Perhaps the most difficult challenges for black transmen, Brown said, is dealing with some of the “culturally specific issues we face not as transmen but as black men in general.

“In the African-American community, because I am a man, they expect certain things of me. They expect me to be very aggressive, to not care about getting an education, to not care about the arts,” Brown said. “Too often, we feed into those negative stereotypes people have of black men, things like sagging your pants, being a womanizer. If you don’t do these things, then you’re seen as weak.”

And then there is the opposite end of the spectrum, where black men are expected to be heavily involved in the churches that play such a big role in the African-American community — something that can be problematic for transmen who are often shunned by religious communities.

“And the African-American community depends on men to care not just for themselves and their immediate family, but for their extended families, too,” Brown said. “That can be a very heavy burden, and some of the [transmen] just are not prepared to carry that burden. We are here to help them with that.”

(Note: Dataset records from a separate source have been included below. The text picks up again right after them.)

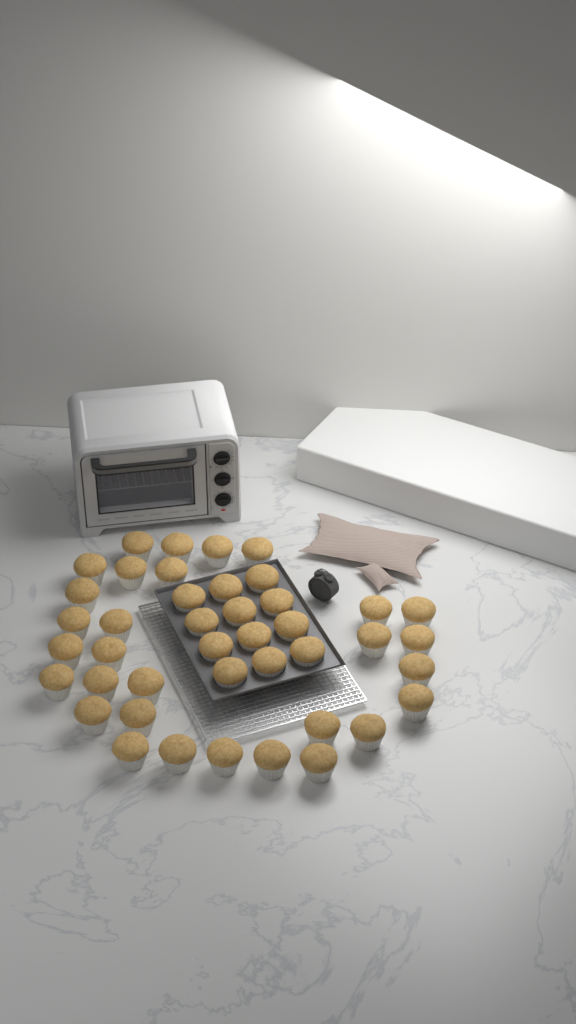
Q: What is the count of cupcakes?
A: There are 42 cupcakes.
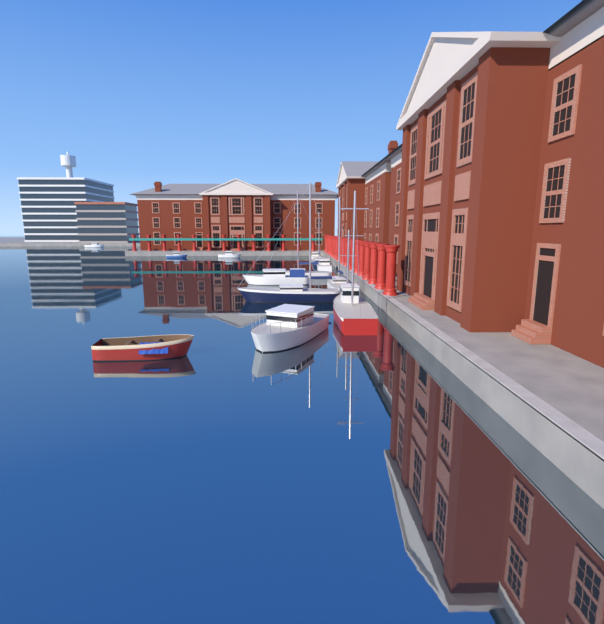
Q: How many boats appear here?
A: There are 13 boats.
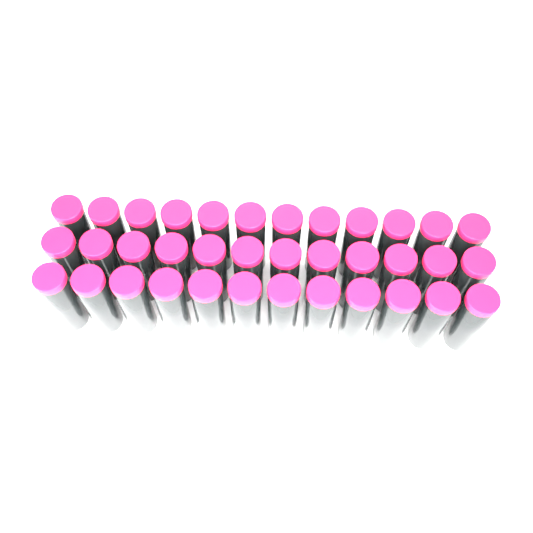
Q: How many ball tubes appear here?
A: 36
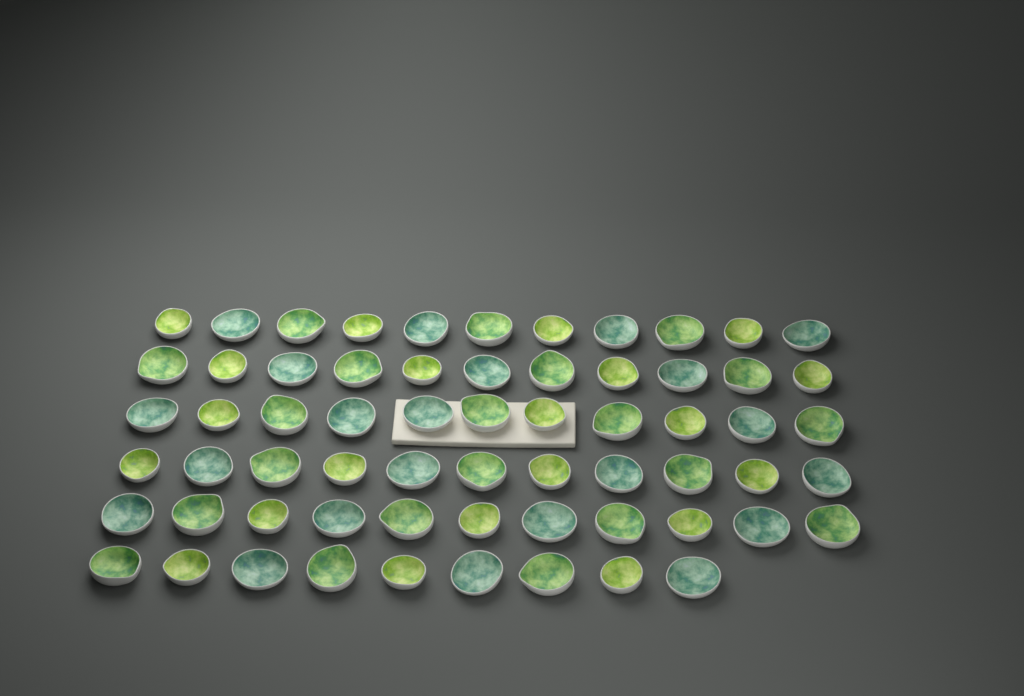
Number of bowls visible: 64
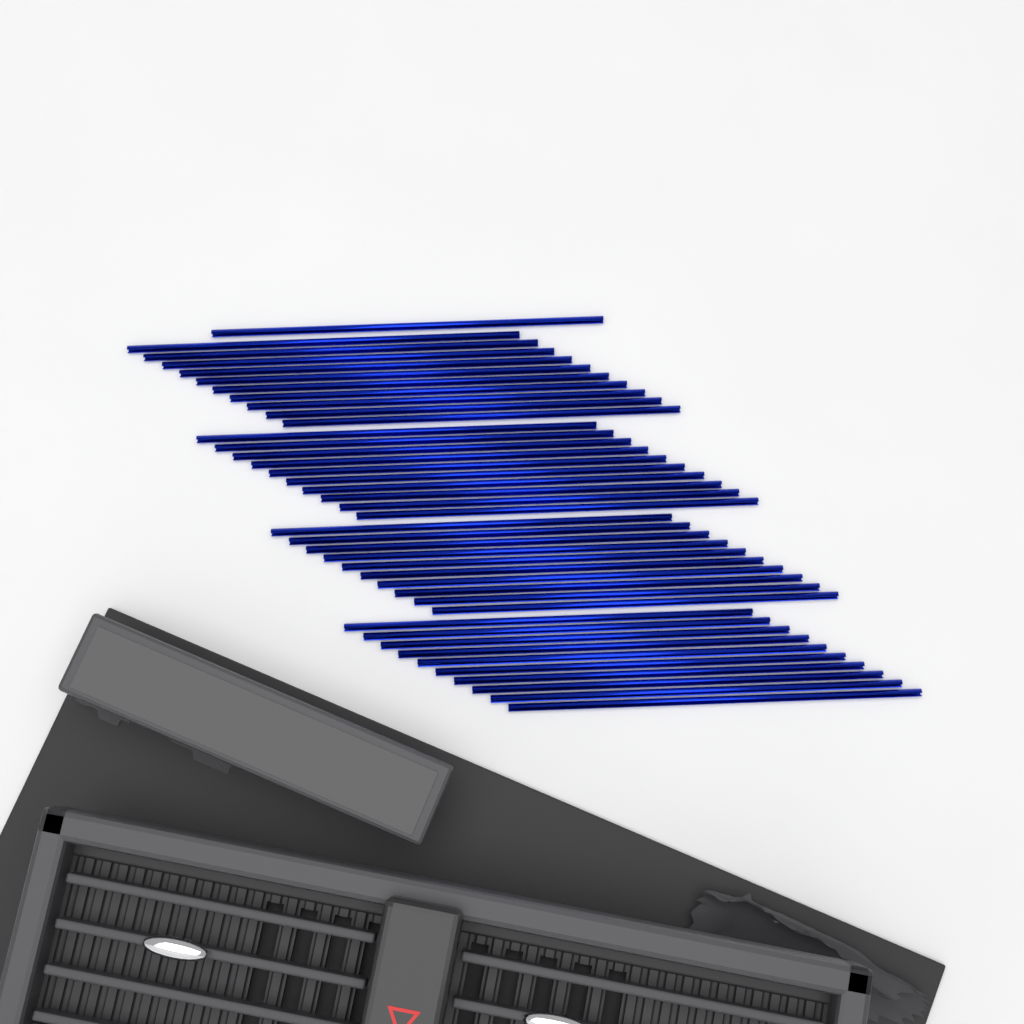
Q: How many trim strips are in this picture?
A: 41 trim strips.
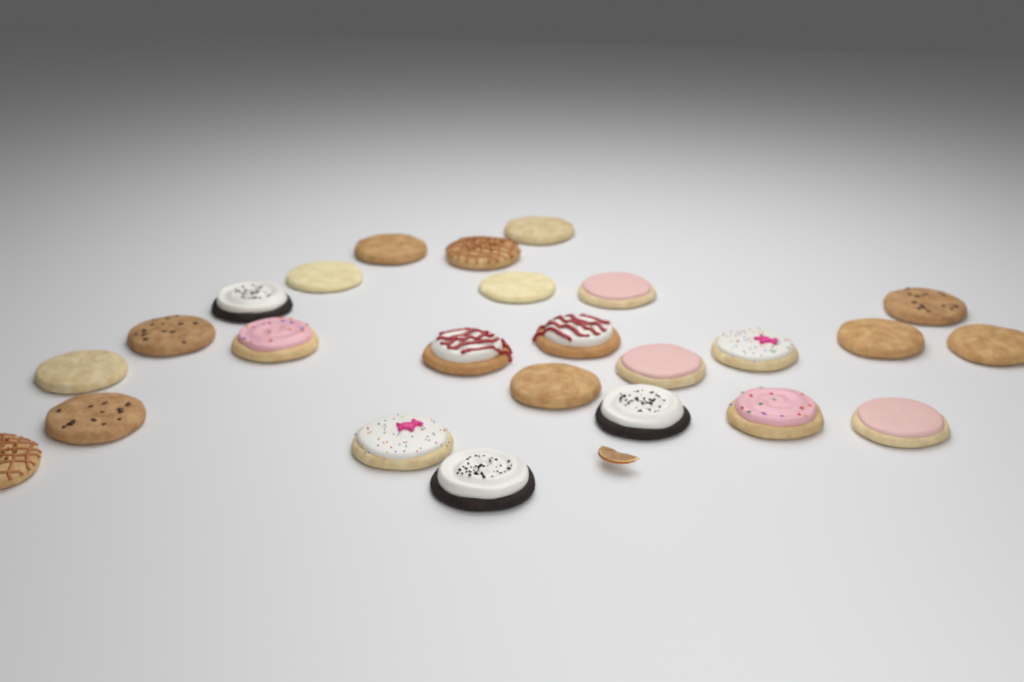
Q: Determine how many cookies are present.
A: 25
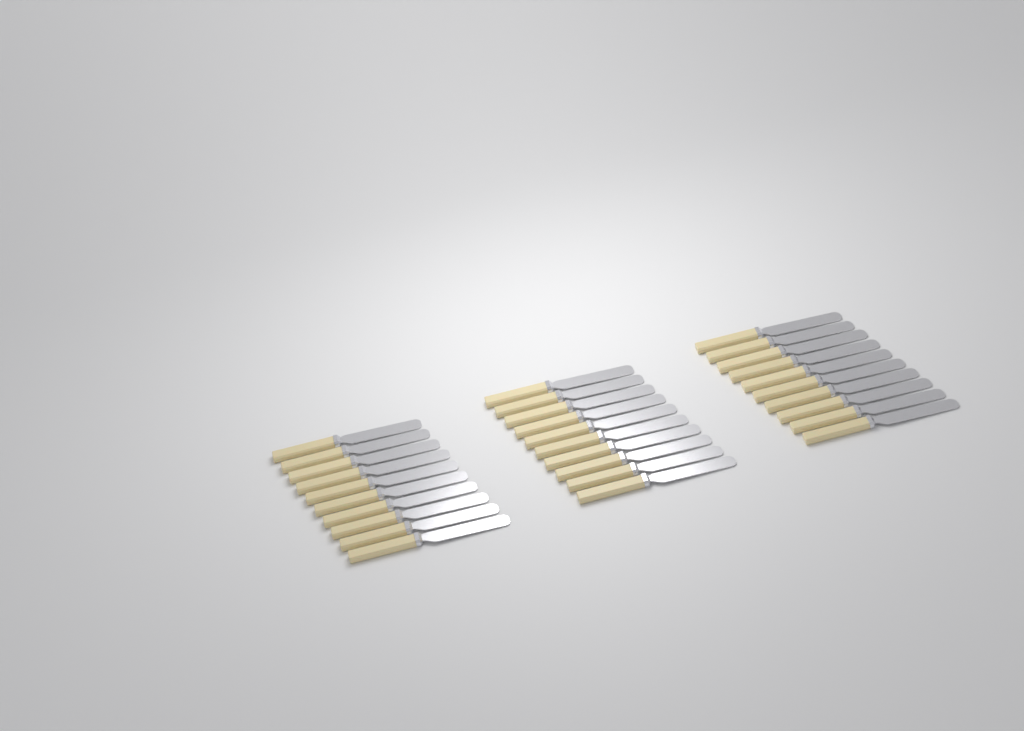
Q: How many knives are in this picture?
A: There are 30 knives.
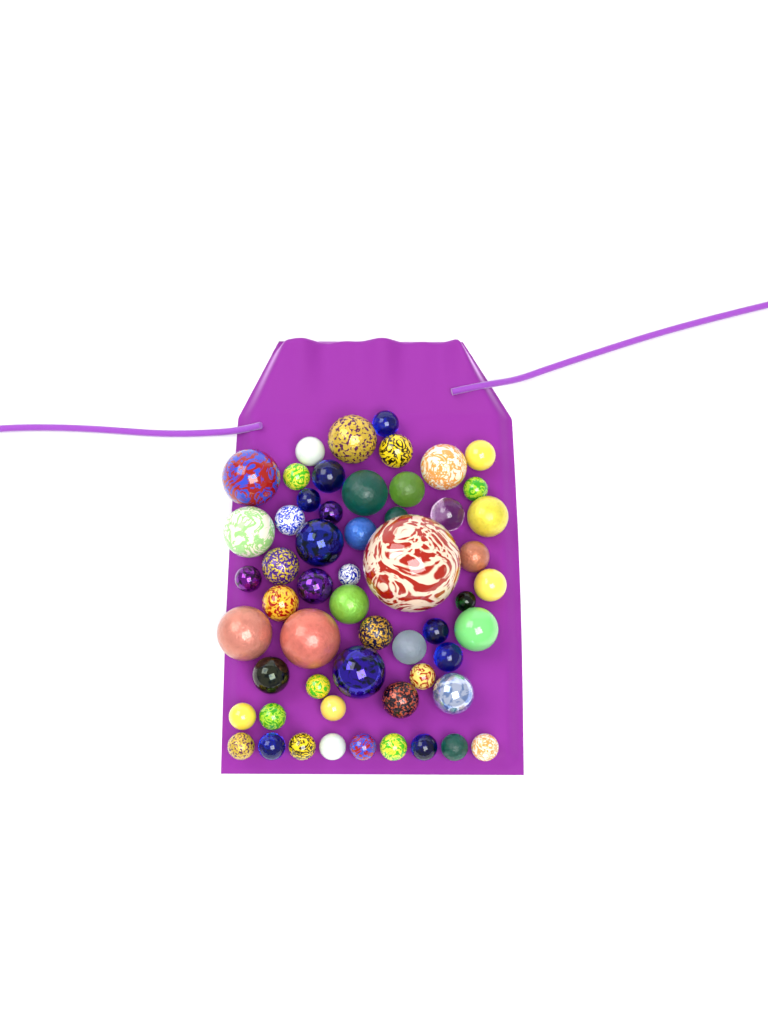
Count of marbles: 56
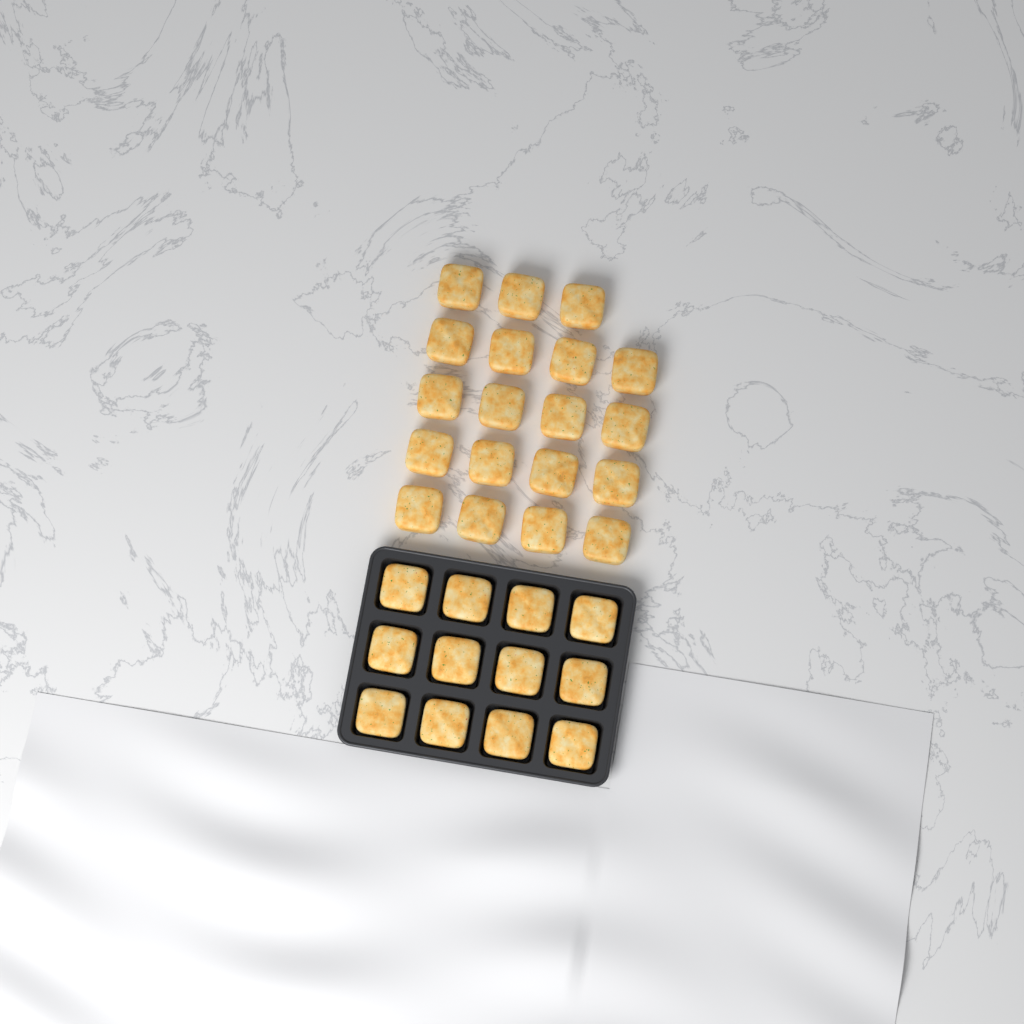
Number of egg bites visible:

Although his journey has not always been an easy one, and there are still challenges he has to overcome, Brown said it has been worth the trip.

“I feel free,” he said. “I feel like now that I am no longer consumed with my transition, now I can focus on being who I am, on being a comfortable and confident man. And I want to help others like me reach that same place.

“That’s what this organization is about, helping black transmen be free within themselves, letting them see other guys who have been where they are and who can say, ‘I understand. I’m here to help,’” Brown continued. “This is a safe space, where guys can come and find encouragement, where they can find family that understands and has no judgment.”

Around the edges of the circular logo for Black Transman are the words, “One is not born a man, he becomes one.”

And that, Brown said, is the organization’s goal: to help transmen become the best men they can be.

“That’s what it’s all about,” he said. “We are men. We are unique, exceptional men. And we are there for each other.”